Results from the above tests are plotted as a grid of rectangles, in which each rectangle represents one gene in one patient tumor sample. For example the TCGA lung adenocarcinomas comprise 228 samples, which are displayed as vertical columns, and the R script described above generated 34 mutated genes for these samples (co-mutated, contra-mutated, or highly mutated), which are shown as rows across the samples.
When a gene is mutated in a particular sample, that rectangle is colored for that particular missense mutation. For example, ten different missense mutants of KRAS were found in the TCGA colon cancer samples (N = 129). Of these, 21 times the 12th amino acid of KRAS, glycine, was changed to aspartic acid (G12D), 14 times the same glycine was changed to valine (G12V), and in 17 other samples KRAS was mutated at other positions or to different amino acids. White rectangles in the diagrams show that gene in that tumor sample was wild-type.

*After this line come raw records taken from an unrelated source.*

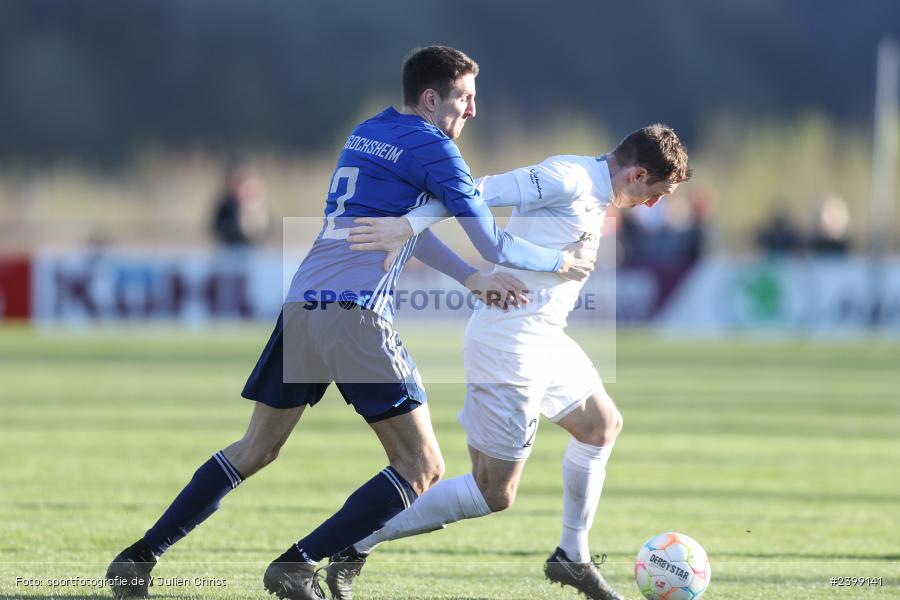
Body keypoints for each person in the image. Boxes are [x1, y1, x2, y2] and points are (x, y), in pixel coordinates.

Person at [105, 46, 592, 600]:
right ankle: (297, 564)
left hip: (303, 304)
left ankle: (137, 559)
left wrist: (468, 278)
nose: (473, 110)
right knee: (422, 466)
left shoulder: (367, 132)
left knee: (254, 449)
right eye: (465, 98)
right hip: (355, 311)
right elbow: (494, 242)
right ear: (431, 99)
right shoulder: (436, 148)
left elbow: (400, 229)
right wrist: (562, 261)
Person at [324, 124, 692, 600]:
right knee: (493, 492)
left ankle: (572, 556)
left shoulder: (596, 193)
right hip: (509, 346)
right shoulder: (569, 178)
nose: (653, 204)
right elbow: (474, 190)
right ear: (637, 174)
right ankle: (356, 541)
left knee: (602, 425)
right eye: (657, 193)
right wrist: (408, 226)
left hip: (545, 339)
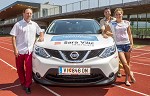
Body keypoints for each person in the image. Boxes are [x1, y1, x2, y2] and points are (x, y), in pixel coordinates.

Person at [10, 8, 44, 94]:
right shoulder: (18, 24)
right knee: (20, 68)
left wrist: (41, 36)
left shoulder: (34, 24)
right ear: (23, 14)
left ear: (32, 14)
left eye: (30, 13)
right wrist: (15, 49)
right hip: (20, 51)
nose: (29, 15)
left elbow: (41, 31)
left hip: (29, 51)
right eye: (27, 13)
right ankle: (23, 82)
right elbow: (13, 37)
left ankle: (28, 85)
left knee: (29, 69)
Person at [104, 8, 136, 86]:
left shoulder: (126, 23)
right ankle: (131, 74)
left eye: (120, 14)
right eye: (117, 14)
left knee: (128, 63)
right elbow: (105, 31)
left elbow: (129, 34)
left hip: (127, 44)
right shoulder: (112, 23)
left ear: (122, 14)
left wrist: (131, 44)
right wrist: (110, 35)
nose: (118, 15)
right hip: (119, 46)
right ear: (115, 15)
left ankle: (126, 80)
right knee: (124, 63)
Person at [100, 8, 122, 77]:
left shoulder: (115, 19)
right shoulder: (102, 21)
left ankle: (119, 71)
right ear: (104, 13)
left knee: (119, 55)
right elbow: (103, 29)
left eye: (108, 12)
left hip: (117, 39)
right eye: (105, 12)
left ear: (110, 12)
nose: (107, 13)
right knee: (112, 56)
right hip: (108, 40)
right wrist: (105, 33)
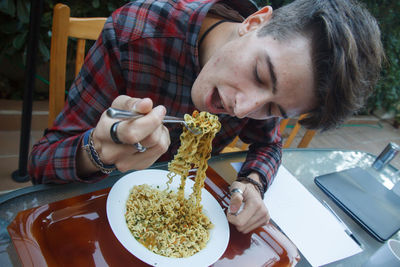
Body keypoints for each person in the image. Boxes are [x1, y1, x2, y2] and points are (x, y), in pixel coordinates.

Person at [29, 0, 384, 233]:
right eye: (260, 74)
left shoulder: (269, 92)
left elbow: (269, 145)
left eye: (274, 109)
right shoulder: (133, 34)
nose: (243, 109)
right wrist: (96, 151)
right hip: (89, 216)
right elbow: (41, 162)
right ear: (255, 21)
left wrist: (252, 184)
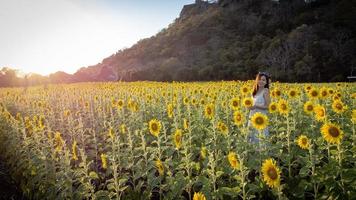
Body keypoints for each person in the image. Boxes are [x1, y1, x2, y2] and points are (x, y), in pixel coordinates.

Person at [247, 72, 271, 143]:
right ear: (257, 80)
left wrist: (256, 106)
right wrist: (249, 106)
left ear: (266, 82)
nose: (261, 81)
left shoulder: (265, 91)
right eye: (259, 79)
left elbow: (268, 106)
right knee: (252, 134)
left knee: (261, 136)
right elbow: (251, 103)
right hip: (252, 116)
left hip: (261, 117)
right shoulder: (254, 91)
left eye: (263, 80)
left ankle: (261, 152)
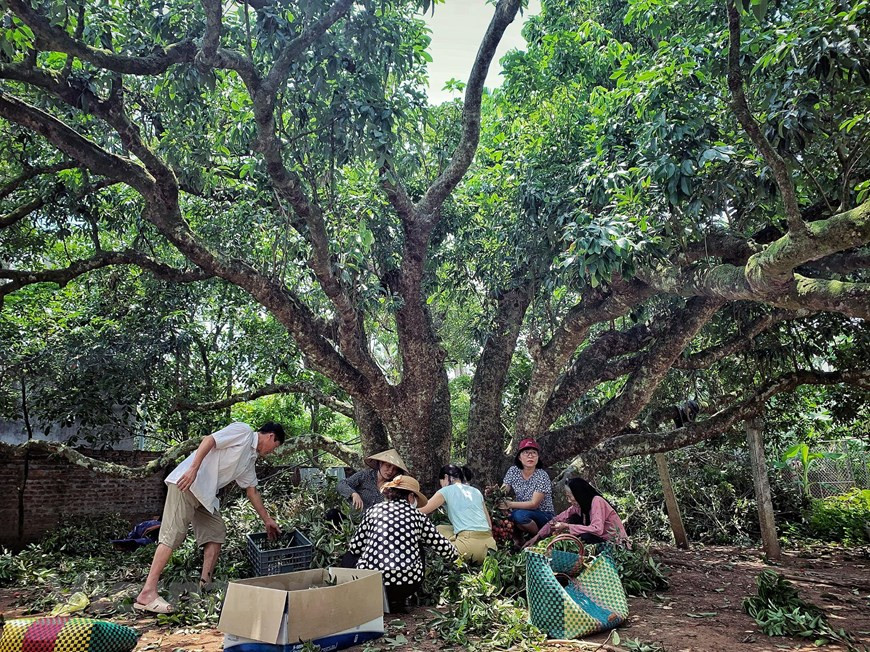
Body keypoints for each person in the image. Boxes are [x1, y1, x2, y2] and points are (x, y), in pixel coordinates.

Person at [134, 421, 285, 614]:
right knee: (173, 535)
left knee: (216, 531)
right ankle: (147, 593)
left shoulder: (249, 459)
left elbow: (252, 491)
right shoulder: (244, 432)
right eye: (276, 446)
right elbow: (210, 440)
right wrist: (193, 469)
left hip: (205, 496)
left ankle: (205, 586)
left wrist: (267, 520)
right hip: (187, 484)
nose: (273, 451)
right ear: (271, 436)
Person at [347, 474, 458, 613]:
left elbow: (355, 547)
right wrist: (459, 560)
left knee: (352, 555)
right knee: (418, 544)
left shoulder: (373, 511)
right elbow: (444, 548)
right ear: (411, 496)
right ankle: (403, 599)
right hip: (407, 584)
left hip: (373, 584)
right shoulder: (418, 516)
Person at [419, 464, 496, 562]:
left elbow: (420, 511)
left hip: (467, 549)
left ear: (446, 477)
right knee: (441, 528)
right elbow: (489, 525)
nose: (441, 485)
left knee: (434, 531)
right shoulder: (476, 491)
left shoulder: (445, 491)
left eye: (441, 482)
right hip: (490, 548)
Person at [525, 477, 628, 547]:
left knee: (585, 536)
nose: (569, 500)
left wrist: (567, 526)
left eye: (570, 497)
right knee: (573, 518)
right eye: (567, 497)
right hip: (599, 540)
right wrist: (537, 537)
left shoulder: (597, 501)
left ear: (579, 494)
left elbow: (597, 529)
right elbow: (557, 519)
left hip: (613, 544)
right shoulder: (578, 507)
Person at [501, 438, 555, 546]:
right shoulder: (513, 471)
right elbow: (503, 490)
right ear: (519, 457)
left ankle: (539, 538)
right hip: (522, 511)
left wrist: (509, 504)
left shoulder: (542, 475)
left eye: (534, 453)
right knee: (508, 515)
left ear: (538, 457)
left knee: (519, 515)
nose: (530, 456)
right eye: (526, 452)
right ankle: (518, 542)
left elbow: (534, 504)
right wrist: (496, 497)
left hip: (543, 515)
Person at [335, 448, 409, 512]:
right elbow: (342, 484)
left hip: (376, 521)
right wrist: (353, 494)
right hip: (351, 518)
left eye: (394, 469)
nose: (390, 471)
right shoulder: (365, 475)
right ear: (380, 464)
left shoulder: (394, 487)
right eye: (388, 466)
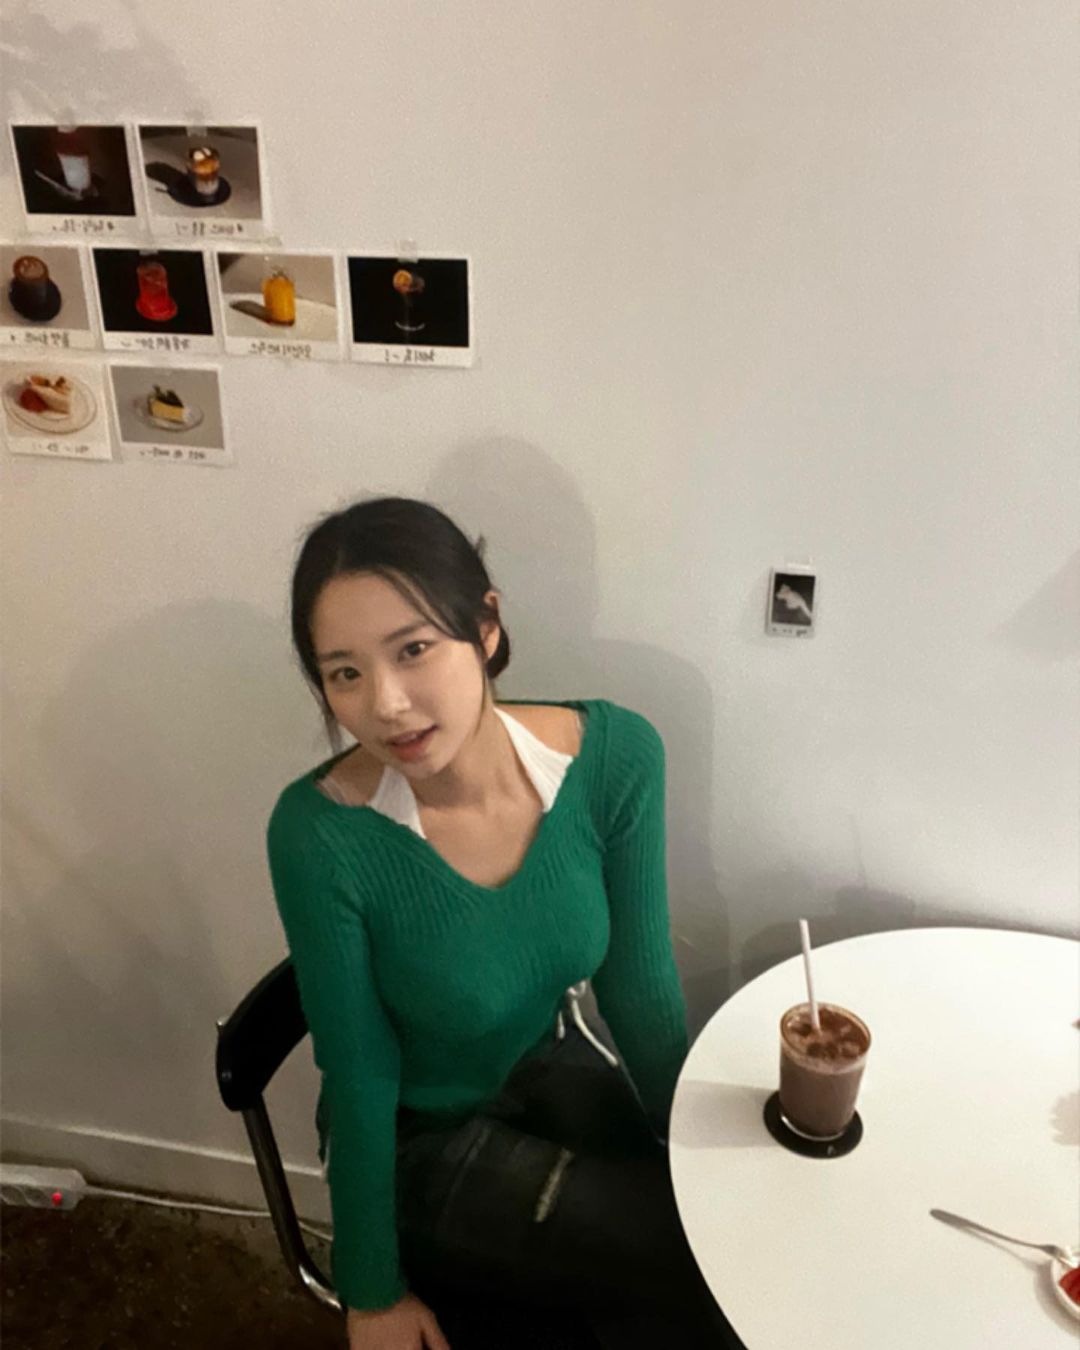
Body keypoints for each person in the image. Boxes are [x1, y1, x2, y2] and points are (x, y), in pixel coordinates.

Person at [266, 496, 742, 1349]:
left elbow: (637, 984)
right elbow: (360, 1069)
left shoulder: (615, 759)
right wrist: (370, 1292)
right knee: (680, 1263)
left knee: (725, 1232)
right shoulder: (320, 835)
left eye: (413, 649)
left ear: (485, 626)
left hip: (543, 1065)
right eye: (344, 674)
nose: (387, 704)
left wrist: (704, 1152)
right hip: (418, 1135)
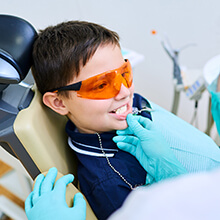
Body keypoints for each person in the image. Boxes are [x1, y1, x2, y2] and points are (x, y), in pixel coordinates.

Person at [30, 20, 220, 219]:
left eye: (125, 74)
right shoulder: (109, 183)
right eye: (102, 85)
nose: (124, 92)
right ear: (59, 103)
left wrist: (169, 169)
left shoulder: (123, 109)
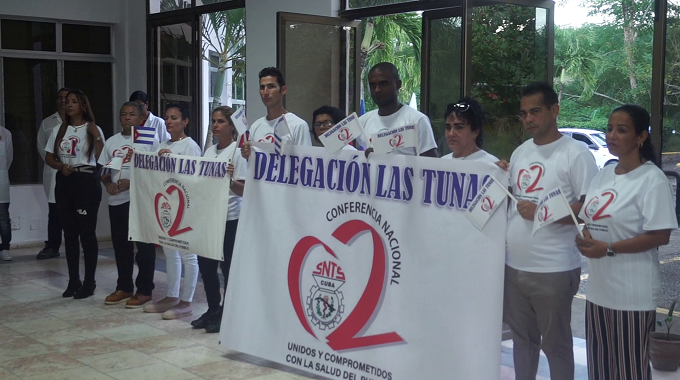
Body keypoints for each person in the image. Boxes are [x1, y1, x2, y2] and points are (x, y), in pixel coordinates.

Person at [500, 82, 598, 380]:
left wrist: (542, 212)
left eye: (535, 111)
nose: (528, 118)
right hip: (514, 266)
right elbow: (512, 198)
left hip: (554, 268)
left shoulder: (576, 153)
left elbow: (589, 207)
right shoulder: (519, 152)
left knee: (555, 346)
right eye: (524, 113)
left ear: (554, 110)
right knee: (521, 342)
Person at [575, 105, 677, 380]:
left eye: (621, 130)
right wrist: (583, 238)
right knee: (600, 369)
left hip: (631, 296)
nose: (611, 135)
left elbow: (660, 236)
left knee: (629, 370)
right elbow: (588, 221)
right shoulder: (604, 175)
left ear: (641, 136)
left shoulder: (651, 179)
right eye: (609, 128)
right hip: (598, 292)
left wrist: (608, 249)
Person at [44, 89, 105, 299]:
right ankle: (73, 280)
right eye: (66, 101)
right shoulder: (59, 130)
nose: (68, 105)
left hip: (86, 181)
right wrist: (61, 166)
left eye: (73, 101)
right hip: (65, 180)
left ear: (83, 105)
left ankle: (89, 282)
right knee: (69, 233)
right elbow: (49, 157)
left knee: (86, 233)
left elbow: (101, 158)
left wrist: (97, 137)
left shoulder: (92, 129)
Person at [99, 102, 159, 308]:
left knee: (144, 247)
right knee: (121, 246)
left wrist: (133, 183)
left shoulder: (149, 138)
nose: (127, 117)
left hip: (140, 200)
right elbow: (103, 170)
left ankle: (144, 290)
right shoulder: (112, 141)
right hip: (117, 200)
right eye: (123, 114)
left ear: (141, 119)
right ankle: (124, 286)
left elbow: (156, 171)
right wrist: (108, 184)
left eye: (132, 114)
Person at [191, 106, 246, 333]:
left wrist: (229, 179)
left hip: (229, 218)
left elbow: (243, 189)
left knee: (228, 268)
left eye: (221, 121)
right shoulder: (209, 151)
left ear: (231, 126)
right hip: (209, 216)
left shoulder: (238, 152)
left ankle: (226, 312)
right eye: (213, 121)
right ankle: (213, 308)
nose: (215, 125)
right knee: (206, 265)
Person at [144, 103, 201, 319]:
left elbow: (195, 176)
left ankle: (187, 301)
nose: (169, 121)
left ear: (185, 121)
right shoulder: (161, 144)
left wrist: (174, 161)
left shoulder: (190, 146)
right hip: (166, 205)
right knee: (169, 251)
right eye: (167, 117)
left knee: (188, 254)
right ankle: (171, 294)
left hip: (184, 207)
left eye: (174, 117)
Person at [355, 62, 438, 157]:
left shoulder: (417, 120)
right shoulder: (362, 122)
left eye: (383, 84)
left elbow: (432, 165)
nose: (377, 90)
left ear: (398, 85)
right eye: (372, 85)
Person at [241, 67, 312, 160]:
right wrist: (247, 155)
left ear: (283, 90)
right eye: (262, 87)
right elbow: (253, 164)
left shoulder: (298, 125)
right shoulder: (256, 126)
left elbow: (306, 162)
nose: (265, 92)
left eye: (271, 86)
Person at [36, 87, 70, 260]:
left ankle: (82, 246)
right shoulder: (47, 122)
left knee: (76, 212)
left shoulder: (80, 123)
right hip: (53, 170)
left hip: (73, 173)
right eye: (60, 97)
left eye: (67, 98)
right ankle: (53, 246)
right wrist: (56, 162)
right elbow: (41, 146)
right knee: (55, 211)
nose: (63, 101)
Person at [441, 97, 497, 162]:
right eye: (448, 127)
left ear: (475, 132)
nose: (451, 134)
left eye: (459, 127)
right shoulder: (440, 163)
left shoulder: (490, 164)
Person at [0, 124, 13, 261]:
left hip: (1, 181)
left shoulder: (5, 133)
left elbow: (9, 158)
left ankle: (4, 247)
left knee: (3, 218)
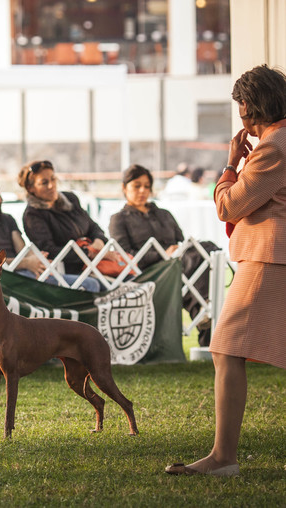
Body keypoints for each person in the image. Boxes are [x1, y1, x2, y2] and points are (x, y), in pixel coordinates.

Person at [165, 64, 286, 477]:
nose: (241, 117)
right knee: (228, 348)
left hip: (269, 257)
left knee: (226, 347)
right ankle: (222, 457)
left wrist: (231, 164)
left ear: (251, 106)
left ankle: (222, 458)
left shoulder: (274, 147)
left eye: (241, 108)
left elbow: (228, 206)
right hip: (271, 256)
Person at [109, 164, 219, 346]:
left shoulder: (164, 214)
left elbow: (180, 240)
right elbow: (125, 255)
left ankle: (205, 316)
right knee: (194, 263)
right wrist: (162, 255)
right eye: (137, 186)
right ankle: (203, 310)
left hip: (181, 267)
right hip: (150, 272)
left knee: (206, 249)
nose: (142, 191)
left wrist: (176, 251)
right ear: (124, 187)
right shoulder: (119, 219)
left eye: (147, 186)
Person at [0, 172, 100, 292]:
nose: (1, 197)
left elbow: (22, 250)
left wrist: (37, 260)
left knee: (91, 284)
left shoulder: (7, 220)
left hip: (26, 276)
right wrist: (25, 263)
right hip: (3, 284)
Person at [20, 160, 120, 286]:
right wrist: (90, 253)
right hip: (70, 271)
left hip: (98, 263)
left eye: (53, 179)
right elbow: (49, 250)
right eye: (44, 183)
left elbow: (93, 226)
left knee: (129, 279)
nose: (51, 185)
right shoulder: (33, 216)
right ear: (31, 188)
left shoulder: (70, 199)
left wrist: (99, 241)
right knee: (104, 285)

Black rectangles appear only in rows in which a specific amino acid change passed the above tests, and represent mutations in that gene other than the specified mutation. For example, in lung adenocarcinomas the G12C mutation of KRAS passed the above tests, and such samples appear as green rectangles in the KRASG12C row. Patient samples with other KRAS mutations, such as G12V, G13D, etc. are represented as black rectangles in that row.